I love Megan Mayhew Bergman's story "The Right Company" from her collection Birds of a Lesser Paradise.


After finding a note she didn’t write in her husband’s pocket (“Imagine what I can do with my entire body”), the unnamed narrator of Megan Mayhew Bergman’s “The Right Company” rents a cottage already inhabited by two stray cats, attaches an oil painting of the Virgin Mary to her headboard with a Chip Clip to encourage celibacy, and starts having breakfast with Al, a fat food critic, at Ella’s, a mom-and-pop diner on the harbor.

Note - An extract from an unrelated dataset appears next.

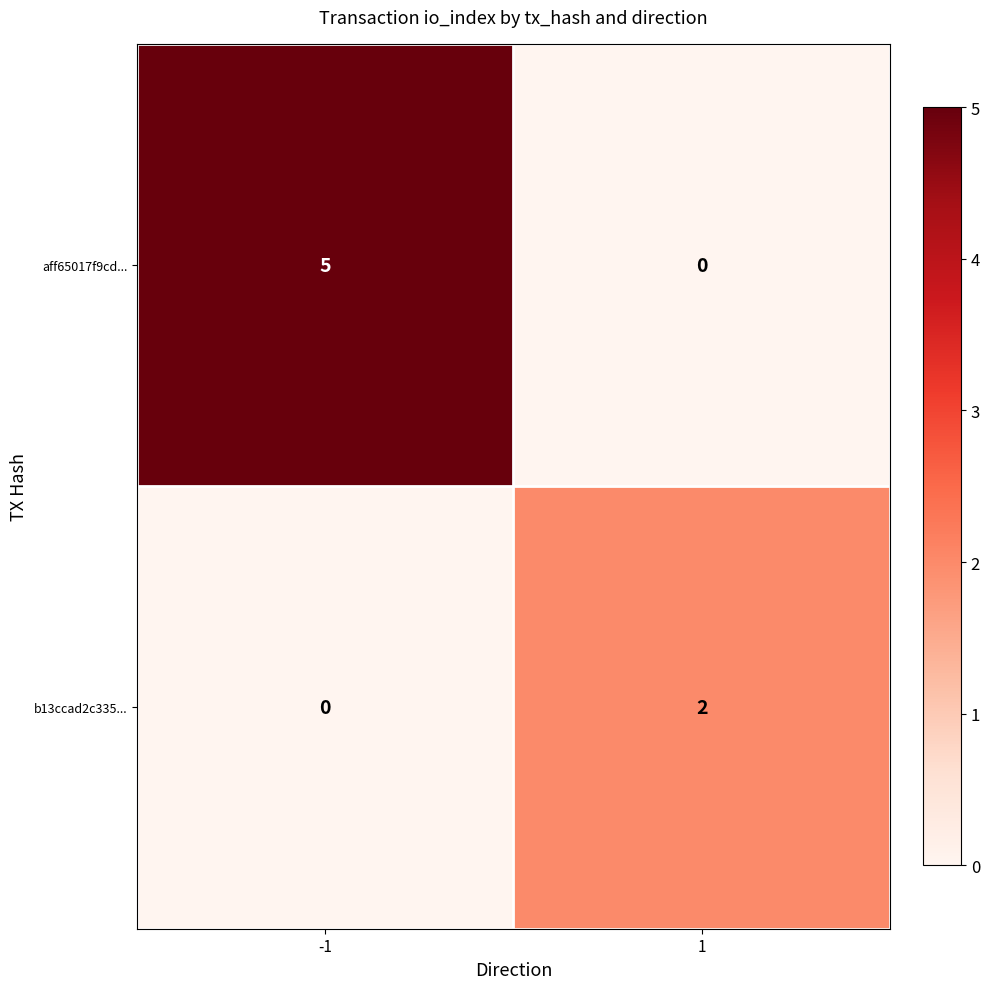

Which series has the largest total across all categories?

aff65017f9cd...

Bergman’s narrator doesn’t move on from her husband’s affair as much as she runs away from it, and “The Right Company” is full of revisionist history: “Better not to try at all, I figured. Better to cut out the complexity and admit that I never really believed in marriage, the power of a vow between flawed people.” She revisits and revises her marriage first figuratively and then literally with a misguided motel rendezvous with her ex.

She also attempts to revisit the origin of human connection, that first meeting of like minds. But the other relationships she forms are tenuous; bonds of friendship tinged with revulsion. She wonders “just how bad Al looked without clothes on.” Mussolini, the man who owns the market across from Ella’s, is an animal abuser “weighed down by his name.” Rhea, her childhood friend is “outdated” with a bad perm and cuffed jeans. If the narrator is searching for the right company, it seems that she’s missing her mark.

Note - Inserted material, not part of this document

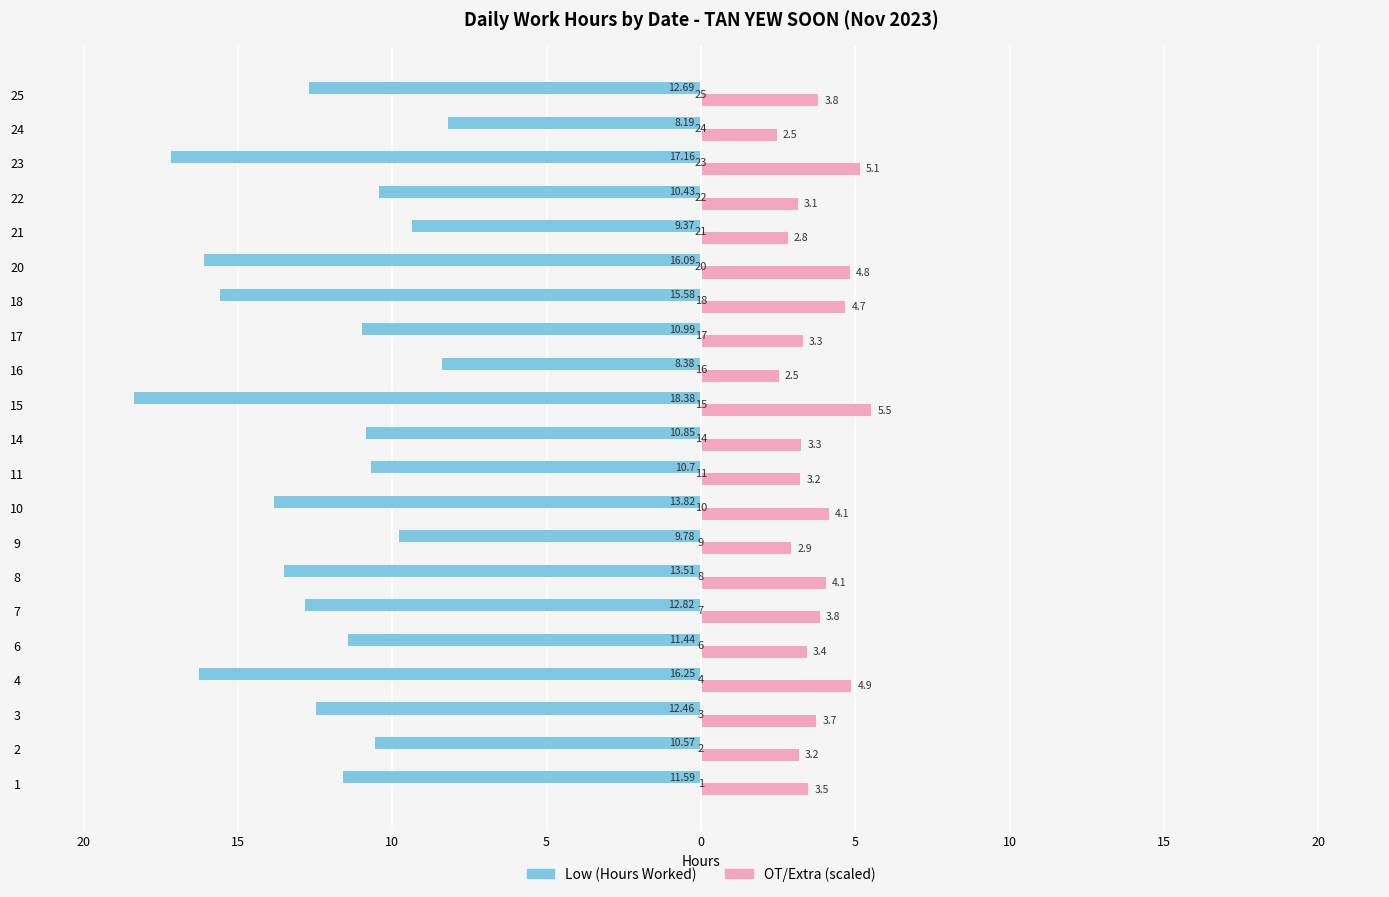

How many groups of bars are there?

21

But the narrator’s awkwardness and self-awareness lend themselves to the comical cynicism that pervades the story. Of her post-separation relocation, she says, “When your husband cheats on you in a small town, everyone knows, and then you have to move away to hold your head up and stop being the person everyone hugs.” The story isn’t laugh-out-loud funny as much as it is painfully, hilariously true – a sharp edge that pokes at you until you’re forced to smile to relieve some of the tension.

The story climaxes with a failed attempt to free Mussolini’s mistreated dog, a rescue mission that fizzles out when he refuses to flee. The rest of the story spins around that moment – it, too, a refusal to flee in spite of finding yourself drowning in all too familiar waters. “In towns like these,” the narrator says, “there are no perfect rescues.” Everyone must captain their own sinking ship.